The main economic beliefs are ultimately based on simplified models of human behaviour and which particular set of emotions and type of rationality is considered to drive that behaviour. If the individual profit maximising emotion is selected we end up with cycles of bubbles and depressions. Alternatively, if the motive of the altruistic group benefit maximiser is accepted, then society heads towards stagnation and often xenophobia.

The way ahead is to move economics, in the macro sense, from this basis and put it on a physical one. The world is such a wonderful place because we have had over 3 billion years of the most primitive life forms taking energy from the sun and changing the atmosphere into a stable, oxygen rich one with very effective feedback mechanisms that keep the system stable.

Our economic system must do likewise, otherwise the so called most advanced life form on the planet will wreck, in a few hundred years, all the good work done by the least advanced over the last 3 billion years.

To do this, the economic system must be based on and measured by the use of energy and the production of entropy as an empirical quantification of which system should be adopted. This is the only way to move economic systems, and thus how humans live in and utilise the world's resources, out of archaic beliefs based on concepts and then onto a rational level.

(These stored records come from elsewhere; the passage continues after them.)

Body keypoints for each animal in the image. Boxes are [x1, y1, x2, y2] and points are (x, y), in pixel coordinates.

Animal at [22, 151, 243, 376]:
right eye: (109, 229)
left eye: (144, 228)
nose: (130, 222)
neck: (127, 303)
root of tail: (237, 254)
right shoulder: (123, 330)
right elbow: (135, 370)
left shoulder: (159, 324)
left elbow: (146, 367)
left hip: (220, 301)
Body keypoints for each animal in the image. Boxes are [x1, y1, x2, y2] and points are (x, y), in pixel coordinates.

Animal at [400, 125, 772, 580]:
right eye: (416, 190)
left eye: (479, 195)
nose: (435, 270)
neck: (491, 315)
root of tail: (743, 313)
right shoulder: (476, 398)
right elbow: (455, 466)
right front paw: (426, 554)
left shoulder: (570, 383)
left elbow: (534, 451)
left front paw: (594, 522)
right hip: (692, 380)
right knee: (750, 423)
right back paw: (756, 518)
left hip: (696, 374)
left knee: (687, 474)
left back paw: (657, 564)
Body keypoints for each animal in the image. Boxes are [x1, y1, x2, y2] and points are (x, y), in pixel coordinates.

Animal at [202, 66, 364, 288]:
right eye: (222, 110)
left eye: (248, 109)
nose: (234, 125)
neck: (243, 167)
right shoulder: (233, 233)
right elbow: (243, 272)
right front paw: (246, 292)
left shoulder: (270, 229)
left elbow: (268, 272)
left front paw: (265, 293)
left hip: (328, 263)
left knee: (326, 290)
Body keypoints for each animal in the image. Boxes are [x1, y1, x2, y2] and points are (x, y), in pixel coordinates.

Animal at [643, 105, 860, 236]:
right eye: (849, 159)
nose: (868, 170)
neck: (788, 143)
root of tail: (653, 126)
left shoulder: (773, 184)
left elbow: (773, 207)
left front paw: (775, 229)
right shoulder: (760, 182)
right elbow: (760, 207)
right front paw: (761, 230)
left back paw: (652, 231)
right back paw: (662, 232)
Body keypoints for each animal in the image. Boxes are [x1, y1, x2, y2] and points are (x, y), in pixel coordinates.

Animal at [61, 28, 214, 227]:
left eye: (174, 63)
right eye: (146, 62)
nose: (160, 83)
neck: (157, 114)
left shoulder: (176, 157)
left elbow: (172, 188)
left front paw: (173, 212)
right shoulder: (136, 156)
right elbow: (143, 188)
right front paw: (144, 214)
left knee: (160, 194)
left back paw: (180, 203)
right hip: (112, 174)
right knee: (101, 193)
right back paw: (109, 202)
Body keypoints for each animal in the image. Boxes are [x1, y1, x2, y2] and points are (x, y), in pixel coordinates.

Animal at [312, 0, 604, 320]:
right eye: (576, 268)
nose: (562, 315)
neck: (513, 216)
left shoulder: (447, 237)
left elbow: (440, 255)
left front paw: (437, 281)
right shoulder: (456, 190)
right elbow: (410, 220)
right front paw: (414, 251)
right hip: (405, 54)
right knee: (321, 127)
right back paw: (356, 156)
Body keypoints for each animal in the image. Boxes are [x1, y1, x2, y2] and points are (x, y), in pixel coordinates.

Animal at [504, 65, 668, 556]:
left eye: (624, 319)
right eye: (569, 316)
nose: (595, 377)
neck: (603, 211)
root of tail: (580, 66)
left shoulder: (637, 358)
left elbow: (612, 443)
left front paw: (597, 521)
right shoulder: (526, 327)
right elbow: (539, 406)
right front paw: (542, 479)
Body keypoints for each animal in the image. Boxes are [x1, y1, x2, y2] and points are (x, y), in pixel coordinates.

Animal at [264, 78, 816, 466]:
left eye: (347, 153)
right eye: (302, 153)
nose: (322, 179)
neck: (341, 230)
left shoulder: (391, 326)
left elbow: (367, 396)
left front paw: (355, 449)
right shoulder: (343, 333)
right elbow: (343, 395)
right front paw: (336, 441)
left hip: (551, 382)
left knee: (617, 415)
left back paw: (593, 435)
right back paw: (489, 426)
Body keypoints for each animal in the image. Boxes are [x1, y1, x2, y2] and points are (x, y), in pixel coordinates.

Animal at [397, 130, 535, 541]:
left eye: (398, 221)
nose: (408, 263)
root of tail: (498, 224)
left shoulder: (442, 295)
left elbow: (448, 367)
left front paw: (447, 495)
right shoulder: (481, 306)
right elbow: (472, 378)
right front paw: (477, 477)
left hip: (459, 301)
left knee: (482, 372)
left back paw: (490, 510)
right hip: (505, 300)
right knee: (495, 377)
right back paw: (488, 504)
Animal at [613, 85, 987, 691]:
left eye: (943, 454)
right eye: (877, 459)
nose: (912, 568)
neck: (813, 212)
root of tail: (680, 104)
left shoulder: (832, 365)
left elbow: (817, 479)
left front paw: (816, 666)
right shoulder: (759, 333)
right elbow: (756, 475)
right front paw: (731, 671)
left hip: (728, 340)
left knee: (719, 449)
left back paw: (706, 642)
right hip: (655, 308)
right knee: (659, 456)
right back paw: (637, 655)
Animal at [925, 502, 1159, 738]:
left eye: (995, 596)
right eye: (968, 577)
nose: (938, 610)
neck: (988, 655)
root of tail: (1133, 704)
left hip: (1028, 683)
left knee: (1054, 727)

This is well within existing capabilities although only dimly perceived at present and well outside the limits of this essay. But once this journey is started, the cloud of gloom will dissipate as the challenge becomes based on how best to realise the future. The depressive and divisive arguments over past beliefs and who was responsible will fade into irrelevance just like the few flat earth believers left and the noisy but ineffectual antievolution brigades.